Şirketlerin sürdürülebilir ve kalıcı olabilmeleri için kurumsallaşmanın şart olduğuna inanıyorum. Kurumsallaşmanın en önemli etkeni işimizde yüksek verimliliği yakalamak, bunun da yolu insana ve markaya yatırım yapmaktan geçtiğini düşünüyorum. Önümüzdeki dönemde iyi bir ekibe sahip olan, teknolojiyi iyi kullanan ve markaya yatırım yapan şirketler ayakta kalacaktır. Küresel güç olmak gibi bir hedefiniz varsa sadece belirli pazarlar da değil Dünya da bulunan 208 ülkeyi araştırıp iş fırsatlarını takip etmemiz gerekiyor. Avrupa ve Ortadoğu pazarlarının yanında Latin Amerika ve Afrika da ciddi iş fırsatların olduğunu düşünüyorum. Firmaların Globalleşme yolunda AR-GE ye çok yatırım yapılması gerektiğini özellikle vurgulamak isterim.

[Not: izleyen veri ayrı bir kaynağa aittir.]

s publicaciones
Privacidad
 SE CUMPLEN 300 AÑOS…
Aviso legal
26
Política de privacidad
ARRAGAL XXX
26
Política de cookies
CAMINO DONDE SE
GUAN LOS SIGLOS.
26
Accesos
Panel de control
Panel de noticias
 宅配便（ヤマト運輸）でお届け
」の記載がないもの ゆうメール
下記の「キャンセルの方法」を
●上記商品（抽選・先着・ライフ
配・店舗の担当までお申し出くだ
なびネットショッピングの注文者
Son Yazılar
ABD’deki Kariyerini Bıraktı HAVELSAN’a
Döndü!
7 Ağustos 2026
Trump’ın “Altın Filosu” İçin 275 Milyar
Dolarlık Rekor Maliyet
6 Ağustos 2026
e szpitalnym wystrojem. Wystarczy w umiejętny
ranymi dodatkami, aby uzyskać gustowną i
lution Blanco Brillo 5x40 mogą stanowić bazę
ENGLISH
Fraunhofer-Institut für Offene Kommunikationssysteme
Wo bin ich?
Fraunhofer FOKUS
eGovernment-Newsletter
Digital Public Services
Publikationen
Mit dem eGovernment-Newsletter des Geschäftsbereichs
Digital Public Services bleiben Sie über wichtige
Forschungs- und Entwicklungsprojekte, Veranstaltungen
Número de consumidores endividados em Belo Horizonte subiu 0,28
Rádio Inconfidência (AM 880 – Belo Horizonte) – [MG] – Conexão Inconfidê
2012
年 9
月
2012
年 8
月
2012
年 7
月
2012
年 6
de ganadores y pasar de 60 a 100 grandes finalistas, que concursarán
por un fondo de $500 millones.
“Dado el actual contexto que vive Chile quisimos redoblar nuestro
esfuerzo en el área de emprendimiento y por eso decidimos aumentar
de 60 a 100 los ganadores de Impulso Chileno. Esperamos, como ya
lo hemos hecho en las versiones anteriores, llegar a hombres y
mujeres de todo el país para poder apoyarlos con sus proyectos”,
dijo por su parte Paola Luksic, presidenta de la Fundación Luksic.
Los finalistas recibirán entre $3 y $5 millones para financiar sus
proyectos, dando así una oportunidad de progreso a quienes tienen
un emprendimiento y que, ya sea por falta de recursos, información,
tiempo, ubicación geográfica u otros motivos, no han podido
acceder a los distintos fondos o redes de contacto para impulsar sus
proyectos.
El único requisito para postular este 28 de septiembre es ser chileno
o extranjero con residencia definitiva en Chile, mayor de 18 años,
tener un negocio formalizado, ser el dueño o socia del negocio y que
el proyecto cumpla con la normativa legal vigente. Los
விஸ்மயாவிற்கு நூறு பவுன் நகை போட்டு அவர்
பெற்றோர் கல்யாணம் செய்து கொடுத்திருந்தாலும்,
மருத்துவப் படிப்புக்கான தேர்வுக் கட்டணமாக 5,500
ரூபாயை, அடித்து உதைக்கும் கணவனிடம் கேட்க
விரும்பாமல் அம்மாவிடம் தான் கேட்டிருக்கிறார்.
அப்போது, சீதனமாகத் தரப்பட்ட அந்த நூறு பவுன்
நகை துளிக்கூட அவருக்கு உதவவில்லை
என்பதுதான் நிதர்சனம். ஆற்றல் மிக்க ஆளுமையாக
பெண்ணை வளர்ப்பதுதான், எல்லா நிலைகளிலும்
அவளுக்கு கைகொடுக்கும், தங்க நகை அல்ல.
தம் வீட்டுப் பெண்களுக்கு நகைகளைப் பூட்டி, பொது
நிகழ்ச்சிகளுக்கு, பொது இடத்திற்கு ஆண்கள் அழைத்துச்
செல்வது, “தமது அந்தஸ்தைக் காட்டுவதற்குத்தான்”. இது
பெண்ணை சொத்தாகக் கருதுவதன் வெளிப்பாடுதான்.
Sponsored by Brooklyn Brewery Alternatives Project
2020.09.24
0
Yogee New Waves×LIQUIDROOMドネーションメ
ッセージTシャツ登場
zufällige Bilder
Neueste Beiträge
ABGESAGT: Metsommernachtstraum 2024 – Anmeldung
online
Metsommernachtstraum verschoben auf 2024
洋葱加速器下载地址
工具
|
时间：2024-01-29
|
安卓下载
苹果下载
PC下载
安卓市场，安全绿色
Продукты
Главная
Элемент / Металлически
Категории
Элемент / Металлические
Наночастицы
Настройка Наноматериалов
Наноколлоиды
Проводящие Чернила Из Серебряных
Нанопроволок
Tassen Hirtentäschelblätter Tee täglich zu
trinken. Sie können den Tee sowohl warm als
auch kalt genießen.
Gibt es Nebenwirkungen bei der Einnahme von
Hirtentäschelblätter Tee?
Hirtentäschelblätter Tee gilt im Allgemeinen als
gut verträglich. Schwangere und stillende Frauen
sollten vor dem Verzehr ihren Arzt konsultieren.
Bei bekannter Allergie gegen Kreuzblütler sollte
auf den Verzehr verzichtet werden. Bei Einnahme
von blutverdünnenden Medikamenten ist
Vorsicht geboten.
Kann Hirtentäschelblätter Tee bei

Bakın Türkiye’de; Özel Sektör – Kamu – ve Üniversiteler dahil AR-GE ye yılda sadece 6,5 milyar $ harcarken, sadece Volkswagen şirketi bir yılda 13.1 milyar $ AR-GE yatırım yapmıştır. Burada net bir şekilde görebiliyoruz ki hiçbir başarı tesadüf değildir. Türkiye deki firmaların küresel bir marka olmasının önündeki en büyük engelin kurmuş oldukları markaya olan duygusal bağlılığıdır. Markalar belirli bir noktaya getirildiğinde ve bunu daha da büyütmeyi hedeflediğinizde her zaman Joınt Venture yani ortak girişimlere açık olması gerektiği düşünüyorum.

Dünya’nın en iyi veya en büyük şirketleri bile yeri geldiğinde bu tarz ortak girişimlere giriyor. Fanatik bir Beşiktaş’lı olduğunuz biliniyor. Önümüzdeki dönemde Yönetim Kurulunda olmak gibi planlarınız var mı?

Ayrıca İstanbul da yaşıyorsunuz, boş vakitlerinizde neler yapıyorsunuz. Futbola olan ilgim doğrudur, aynı zamanda koyu bir Beşiktaşlı olarak önümüzdeki dönemlerde yönetim kurulunda olmak kesinlikle hayallerimden biridir. Açıkçası İstanbul da yaşayan ve yoğun iş temposuyla çalıştığım için çok fazla boş vaktim olmuyor. İş hayatında başarılı olmak beni ciddi anlamda motive ediyor. Fakat fırsat buldukça dostlarımla zaman geçirmeyi severim. Aynı zamanda okumayı ve kitap hediye etmekten büyük keyif alırım. Hırslı ve Girişken olduğumu düşünüyorum. Başarıyı severim. Yaratıcı olmaya gayret gösteririm. Sevdiğim kişilere karşı duygusalım aynı zamanda paylaşmayı severim.

Renkli bir giyim tarzınız var? Fikir aldığınız bir kişi var mı?

Her ne kadar renksiz bir takım tutsam da, renkli bir kişi olduğumu söylerler bu yüzden renkli giyinmeyi tercih ediyorum. Fakat genelde kravat-mendil ve çoraplarımın renkli olmasını tercih ediyorum.

Son olarak Bosslife okurlarına neler söylemek istersiniz.

Bu tarz dergilerin sürdürülebilir olması çok önemli, gerçekten Bosslife dergisi başarılı bir şekilde her geçen gün büyümeye devam ediyor. Tüm ekibine başarıların devamını diliyorum.